Keinginan terselenggaranya pemilihan secara langsung itu didorong oleh keinginan luhur untuk menempatkan suara rakyat sebagai pemegang tertinggi kedaulatan.
Dinyatakan pada waktu itu, sedangkan pilpres saja pun sudah dilaksanakan secara langsung, konon lagi pemilihan kepala daerah. Dengan argumentasi argumentasi yang demikianlah maka tahun 2005 diadakanlah pemilihan secara langsung kepala daerah dan wakilnya di sejumlah daerah.Setelah beberapa kali pilkada  langsung dilaksanakan ,mulai juga terlihat kelemahan kelemahannya.
Dalam memberikan suara sering para pemilih diiming imingi,dijanjikan bahkan sudah diberi uang atau sembako. Perilaku seperti ini tentu merusak mental masyarakat. Bisa terjadi rakyat memilih pasangan calon bukan lagi karena ketokohan atau karena visi misi dan program kerja yang ditawarkan tetapi lebih dititik beratkan berapa uang yang akan diterimanya.
Berlakulah yang disebut " NPWP", nomor pino wani piro". Sadar atau tidak dengan praktik demokrasi yang demikian mental masyarakat telah dirusak oleh para pemberi uang.
Akhirnya sering terjadi pemenang pilkada itu bukanlah putra terbaik tetapi mereka yang memberikan uang kepada pemilih. Hal ini lah yang sering disebut sebagai money politics. Kerusakan mental masyarakat akibat pilkada langsung merupakan kerugian besar yang dialami bangsa ini.
Di beberapa daerah terlihat partisipasi pemilih rendah dan setelah diselidiki salah satu penyebabnya karena tidak ada pasangan calon yang mengucurkan uang ke pemilih di daerah itu.
Hal lain yang terlihat sebagai ekses pilkada langsung ialah sering terjadi pembelahan yang tajam di masyarakat oleh karena perbedaan pilihan pada pilkada.
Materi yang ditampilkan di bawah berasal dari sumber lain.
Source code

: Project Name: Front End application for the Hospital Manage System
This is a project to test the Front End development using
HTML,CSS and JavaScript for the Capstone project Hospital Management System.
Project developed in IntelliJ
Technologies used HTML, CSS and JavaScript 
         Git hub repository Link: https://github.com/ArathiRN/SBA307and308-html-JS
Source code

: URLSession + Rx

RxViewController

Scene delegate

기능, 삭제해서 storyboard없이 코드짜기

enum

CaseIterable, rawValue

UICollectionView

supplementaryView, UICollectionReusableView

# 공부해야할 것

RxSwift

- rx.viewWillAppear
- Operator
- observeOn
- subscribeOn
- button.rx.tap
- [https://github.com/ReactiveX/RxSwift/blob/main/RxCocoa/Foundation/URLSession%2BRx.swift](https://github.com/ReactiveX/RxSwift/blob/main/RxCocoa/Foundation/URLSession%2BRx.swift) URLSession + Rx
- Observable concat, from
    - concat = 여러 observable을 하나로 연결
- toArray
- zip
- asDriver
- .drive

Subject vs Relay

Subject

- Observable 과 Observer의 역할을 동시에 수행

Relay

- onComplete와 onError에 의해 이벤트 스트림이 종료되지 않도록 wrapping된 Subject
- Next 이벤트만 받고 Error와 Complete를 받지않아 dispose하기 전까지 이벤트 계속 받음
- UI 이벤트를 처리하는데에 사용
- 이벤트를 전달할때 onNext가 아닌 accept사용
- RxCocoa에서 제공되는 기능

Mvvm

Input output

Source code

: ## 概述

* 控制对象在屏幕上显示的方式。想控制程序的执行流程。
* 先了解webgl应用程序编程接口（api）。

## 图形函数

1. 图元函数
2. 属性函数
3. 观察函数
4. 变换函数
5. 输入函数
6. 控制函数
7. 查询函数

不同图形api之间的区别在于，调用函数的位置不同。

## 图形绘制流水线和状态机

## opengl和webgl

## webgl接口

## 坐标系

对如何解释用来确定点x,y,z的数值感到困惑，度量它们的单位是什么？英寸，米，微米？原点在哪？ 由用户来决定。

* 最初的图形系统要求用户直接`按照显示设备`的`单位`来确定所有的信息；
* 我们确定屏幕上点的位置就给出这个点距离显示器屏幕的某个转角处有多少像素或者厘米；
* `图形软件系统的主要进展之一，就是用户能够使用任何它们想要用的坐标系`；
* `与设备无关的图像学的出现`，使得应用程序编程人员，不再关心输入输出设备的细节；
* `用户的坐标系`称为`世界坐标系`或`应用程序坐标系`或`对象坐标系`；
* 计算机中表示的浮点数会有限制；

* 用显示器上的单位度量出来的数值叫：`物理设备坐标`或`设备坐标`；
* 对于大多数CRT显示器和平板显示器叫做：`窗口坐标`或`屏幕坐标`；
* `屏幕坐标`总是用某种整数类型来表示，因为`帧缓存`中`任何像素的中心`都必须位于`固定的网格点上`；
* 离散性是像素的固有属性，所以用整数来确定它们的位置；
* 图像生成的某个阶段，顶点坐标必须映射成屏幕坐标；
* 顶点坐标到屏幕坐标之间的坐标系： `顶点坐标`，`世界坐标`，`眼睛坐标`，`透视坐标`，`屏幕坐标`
Pembelahan terjadi semakin tajam apabila ditiup tiupkan dalam kampanye hal hal yang berkaitan dengan suku dan agama.
Salah satu contoh yang aktual ialah pilgub DKI 2017. Pilgub tersebut rasanya masih menyisakan sesuatu dalam kehidupan berbangsa di negeri ini.
Ekses lainnya yang muncul ialah adanya pembiayaan sangat besar dari masing masing calon yakni untuk biaya kampanye, biaya saksi, cetak spanduk,cetak baliho .Biaya masing masing calon itu harus ditambah lagi dengan uang pemberian kepada pemilih.
Berkaitan dengan hal tersebut dibutuhkan dana pada kisaran Rp.50 Miliar selama pertarungan demokrasi itu berlangsung. Tentulah biaya yang demikian cukup besar. Untuk mengembalikan "modal" selama pilkada maka dilakukanlah berbagai cara seperti menggerogoti APBD, memperdagangkan jabatan yang kesemuanya bermuara kesatu kata, korupsi. Dengan mencermati ekses yang timbul maka belakangan ini muncul lagi wacana agar pemilihan kepala daerah itu dikembalikan ke DPRD.
Ketika Bambang Susatyo ,Ketua DPR RI melempar ke publik tentang hal ini terlihat munculnya reaksi penolakan dari masyarakat.Mungkin karena ia seorang politisi maka muncul penolakan masyarakat.
Tetapi baru baru ini ,Mahfud Md,seorang ahli hukum tata negara ,mantan Ketua Mahkamah Konstitusi ,seorang tokoh yang dikenal punya integritas tinggi ,juga mengemukakan agar  pemilihan kepala daerah dikembalikan ke DPRD.